I think FATE is right but needed to differentiate between the optimistic neoliberalism of 'new' centre left parties such as New Labour, and the cynical neoliberalism of traditional right-wing parties like the Tories and the German Christian Democrats. While Blairites are naive and conceited enough to believe that enlightened managers can bring about a free market that benefits everyone, the traditional right knows that capitalism is inherently inegalitarian and exploitative and is there to be manipulated to the benefit of the few.

Dave Timoney

@Matt Moore, I wasn't commenting on the efficacy of markets, or their relative benefits compared to any other resource-allocation mechanism, but on the ideological importance of the efficient markets hypothesis to neoliberalism. It's not a strawman because I didn't invent the EMH.

@Igor, I like your distinction between optimistic and cynical neoliberalism, which I suspect owes something to Philip Mirowski's "double truth" idea, not least because it casts Blairites as useful idiots, but I suspect the optimists are more cynical than you give them credit for (Blair, Mandelson, Campbell?), while the cynics have probably drunk more of the Kool-Aid than even they realise. That's the trouble with hegemonic ideology: it gets everywhere.

Igor Belanov

I think the cynicism of New Labour in its 'pomp' was the opposite side of its optimism in socio-economic ideology. They regarded democratic institutions (as opposed to abstract notions like 'the people') and political activity as something that could wreck their beautifully laid-out vision. Hence the constant sermons on the necessity for change and the abuse of the 'dinosaurs' that might question it.
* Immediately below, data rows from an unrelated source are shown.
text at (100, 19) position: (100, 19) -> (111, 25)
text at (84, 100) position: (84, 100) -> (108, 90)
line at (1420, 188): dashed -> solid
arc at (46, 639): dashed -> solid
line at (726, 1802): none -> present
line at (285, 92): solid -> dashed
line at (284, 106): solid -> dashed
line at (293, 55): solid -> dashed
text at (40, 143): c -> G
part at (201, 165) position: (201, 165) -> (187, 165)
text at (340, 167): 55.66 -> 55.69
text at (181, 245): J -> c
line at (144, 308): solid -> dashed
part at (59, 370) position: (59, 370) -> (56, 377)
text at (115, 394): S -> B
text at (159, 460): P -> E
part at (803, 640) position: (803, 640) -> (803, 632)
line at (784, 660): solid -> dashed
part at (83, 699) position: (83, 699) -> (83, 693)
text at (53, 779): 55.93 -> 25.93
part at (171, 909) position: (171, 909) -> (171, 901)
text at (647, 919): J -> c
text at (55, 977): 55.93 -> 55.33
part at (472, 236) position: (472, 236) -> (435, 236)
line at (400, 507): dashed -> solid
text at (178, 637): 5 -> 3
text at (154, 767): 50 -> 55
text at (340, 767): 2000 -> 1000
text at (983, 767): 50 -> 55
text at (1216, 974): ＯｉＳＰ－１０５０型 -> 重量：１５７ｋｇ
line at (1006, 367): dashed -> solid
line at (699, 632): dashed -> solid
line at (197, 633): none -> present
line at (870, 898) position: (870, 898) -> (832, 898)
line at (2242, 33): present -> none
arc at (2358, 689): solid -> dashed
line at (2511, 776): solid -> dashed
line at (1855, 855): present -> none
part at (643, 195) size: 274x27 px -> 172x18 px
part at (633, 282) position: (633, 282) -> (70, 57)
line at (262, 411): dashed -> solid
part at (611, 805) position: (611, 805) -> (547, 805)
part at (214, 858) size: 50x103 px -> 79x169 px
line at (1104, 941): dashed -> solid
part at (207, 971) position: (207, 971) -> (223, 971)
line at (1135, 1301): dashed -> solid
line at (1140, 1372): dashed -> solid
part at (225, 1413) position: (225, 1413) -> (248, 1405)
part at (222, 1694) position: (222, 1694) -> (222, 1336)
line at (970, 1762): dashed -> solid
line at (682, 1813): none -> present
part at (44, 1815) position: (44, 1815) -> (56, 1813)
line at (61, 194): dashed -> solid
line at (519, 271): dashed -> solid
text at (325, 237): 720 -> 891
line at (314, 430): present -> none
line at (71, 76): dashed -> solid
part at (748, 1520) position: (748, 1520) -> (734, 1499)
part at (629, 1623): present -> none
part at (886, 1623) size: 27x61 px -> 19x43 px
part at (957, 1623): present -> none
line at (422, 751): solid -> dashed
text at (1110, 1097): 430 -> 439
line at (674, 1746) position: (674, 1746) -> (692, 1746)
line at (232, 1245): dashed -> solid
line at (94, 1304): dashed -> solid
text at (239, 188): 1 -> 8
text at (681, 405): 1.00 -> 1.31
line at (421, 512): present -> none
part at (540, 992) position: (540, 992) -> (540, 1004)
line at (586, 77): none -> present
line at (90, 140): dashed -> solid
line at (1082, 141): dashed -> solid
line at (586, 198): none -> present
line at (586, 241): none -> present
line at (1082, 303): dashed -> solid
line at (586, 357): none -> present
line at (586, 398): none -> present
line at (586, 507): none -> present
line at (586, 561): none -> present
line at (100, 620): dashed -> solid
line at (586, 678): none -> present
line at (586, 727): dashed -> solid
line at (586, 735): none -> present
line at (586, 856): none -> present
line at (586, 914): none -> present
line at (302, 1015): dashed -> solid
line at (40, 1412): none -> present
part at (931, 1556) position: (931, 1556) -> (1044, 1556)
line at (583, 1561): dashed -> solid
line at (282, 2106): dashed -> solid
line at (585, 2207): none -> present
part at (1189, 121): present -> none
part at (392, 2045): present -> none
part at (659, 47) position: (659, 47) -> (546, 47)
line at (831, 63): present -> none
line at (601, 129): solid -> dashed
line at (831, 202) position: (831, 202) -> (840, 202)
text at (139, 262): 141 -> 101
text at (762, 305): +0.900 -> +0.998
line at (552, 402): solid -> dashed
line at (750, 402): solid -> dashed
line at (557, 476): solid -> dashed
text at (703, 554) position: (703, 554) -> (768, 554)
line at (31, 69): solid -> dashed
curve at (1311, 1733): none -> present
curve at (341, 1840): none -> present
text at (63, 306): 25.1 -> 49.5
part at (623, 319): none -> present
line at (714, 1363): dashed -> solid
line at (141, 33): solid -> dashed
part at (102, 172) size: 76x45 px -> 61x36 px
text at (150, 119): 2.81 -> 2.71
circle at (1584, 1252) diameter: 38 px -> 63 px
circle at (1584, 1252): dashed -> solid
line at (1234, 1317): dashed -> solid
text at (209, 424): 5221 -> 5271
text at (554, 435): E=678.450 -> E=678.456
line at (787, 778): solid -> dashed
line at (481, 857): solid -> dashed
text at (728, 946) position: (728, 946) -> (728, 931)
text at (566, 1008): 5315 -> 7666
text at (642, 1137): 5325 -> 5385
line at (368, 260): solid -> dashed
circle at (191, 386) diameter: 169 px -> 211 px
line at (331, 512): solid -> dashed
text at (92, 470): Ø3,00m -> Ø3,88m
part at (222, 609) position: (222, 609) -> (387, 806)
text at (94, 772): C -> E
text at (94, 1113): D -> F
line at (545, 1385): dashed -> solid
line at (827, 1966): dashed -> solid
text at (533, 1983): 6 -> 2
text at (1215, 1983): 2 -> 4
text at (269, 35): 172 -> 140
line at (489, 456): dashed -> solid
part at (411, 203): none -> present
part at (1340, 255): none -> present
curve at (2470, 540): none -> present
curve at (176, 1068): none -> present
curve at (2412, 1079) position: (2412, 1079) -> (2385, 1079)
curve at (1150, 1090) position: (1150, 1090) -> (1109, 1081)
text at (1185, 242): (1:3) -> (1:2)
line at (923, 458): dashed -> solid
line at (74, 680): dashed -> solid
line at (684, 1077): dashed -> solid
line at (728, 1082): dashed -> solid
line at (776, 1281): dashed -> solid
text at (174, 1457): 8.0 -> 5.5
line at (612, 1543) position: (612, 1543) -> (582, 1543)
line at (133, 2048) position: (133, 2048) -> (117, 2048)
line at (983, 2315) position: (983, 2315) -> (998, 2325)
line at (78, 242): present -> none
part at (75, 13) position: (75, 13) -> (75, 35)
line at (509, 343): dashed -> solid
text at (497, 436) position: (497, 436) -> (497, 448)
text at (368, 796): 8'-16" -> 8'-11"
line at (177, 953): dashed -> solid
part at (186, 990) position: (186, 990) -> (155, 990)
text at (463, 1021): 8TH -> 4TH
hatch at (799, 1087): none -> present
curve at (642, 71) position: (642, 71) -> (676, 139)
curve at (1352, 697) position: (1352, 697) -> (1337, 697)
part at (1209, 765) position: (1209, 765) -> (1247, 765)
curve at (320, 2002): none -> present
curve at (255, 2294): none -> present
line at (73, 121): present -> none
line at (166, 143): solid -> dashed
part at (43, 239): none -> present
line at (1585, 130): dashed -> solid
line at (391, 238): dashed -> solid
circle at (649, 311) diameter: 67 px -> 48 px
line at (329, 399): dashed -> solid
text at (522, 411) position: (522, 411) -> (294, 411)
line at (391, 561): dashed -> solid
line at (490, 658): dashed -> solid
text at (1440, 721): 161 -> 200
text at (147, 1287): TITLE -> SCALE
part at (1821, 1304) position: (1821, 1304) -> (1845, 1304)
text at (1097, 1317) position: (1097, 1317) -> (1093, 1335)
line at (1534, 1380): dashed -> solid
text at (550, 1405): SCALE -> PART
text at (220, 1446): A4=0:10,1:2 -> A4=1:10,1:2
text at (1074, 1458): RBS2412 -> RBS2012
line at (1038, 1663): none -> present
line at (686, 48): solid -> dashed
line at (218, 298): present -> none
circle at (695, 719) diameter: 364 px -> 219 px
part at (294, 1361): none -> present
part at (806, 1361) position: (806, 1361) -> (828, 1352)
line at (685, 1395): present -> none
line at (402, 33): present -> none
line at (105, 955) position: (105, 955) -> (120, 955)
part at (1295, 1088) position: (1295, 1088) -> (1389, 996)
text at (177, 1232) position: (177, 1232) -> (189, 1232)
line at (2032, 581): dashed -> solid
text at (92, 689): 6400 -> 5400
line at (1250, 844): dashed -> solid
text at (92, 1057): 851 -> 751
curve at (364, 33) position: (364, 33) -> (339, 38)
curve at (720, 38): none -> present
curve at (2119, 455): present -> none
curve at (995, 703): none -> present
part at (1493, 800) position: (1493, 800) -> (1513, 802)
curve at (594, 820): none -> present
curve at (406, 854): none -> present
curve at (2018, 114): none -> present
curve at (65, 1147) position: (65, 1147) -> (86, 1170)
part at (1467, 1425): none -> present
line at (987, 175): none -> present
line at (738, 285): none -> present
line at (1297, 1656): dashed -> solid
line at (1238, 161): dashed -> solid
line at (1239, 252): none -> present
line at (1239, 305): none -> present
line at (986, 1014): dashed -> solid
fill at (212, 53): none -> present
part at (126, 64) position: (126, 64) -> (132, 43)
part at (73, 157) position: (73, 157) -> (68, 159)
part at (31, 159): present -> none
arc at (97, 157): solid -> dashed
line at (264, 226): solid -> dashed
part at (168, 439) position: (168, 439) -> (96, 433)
I think the 2008 crash also took its toll on Blairite optimism, and the current leadership campaign proves just how generally cynical they are nowadays.

sam g

the question of whether we should be growth optimists or pessimists is one you could only pose to a casual empiricist, so invoking B Russell is not appropriate (and perhaps demonstrates a lack of empirical arguments for growth pessimism)

the question is incoherent, though. it helps to split it into two parts

1) will the developing world with capitalist institutions continue to experience catch-up growth?

hard to see how the answer to this could be no. we understand the growth trajectory this would imply fairly well, through studying the industrialization of advanced economies, as well as the spectacular growth of developing economies in the last thirty years. for catch-up growth it's clear to me that the burden or proof is on pessimists: what alternative theory tells you that this will not continue to apply?

2) will developed countries at the growth frontier continue to experience growth?

this is much more speculative. it is not an economist's job to predict future technological progress, and i think we should be at least theoretically agnostic on the point. however, 2 things to note here. first, we know that capitalism is good at providing institutions and incentives that make technological innovation possible. second, as noted by Piketty, even a growth rate of 1% is revolutionary. and even developed countries net above that on average.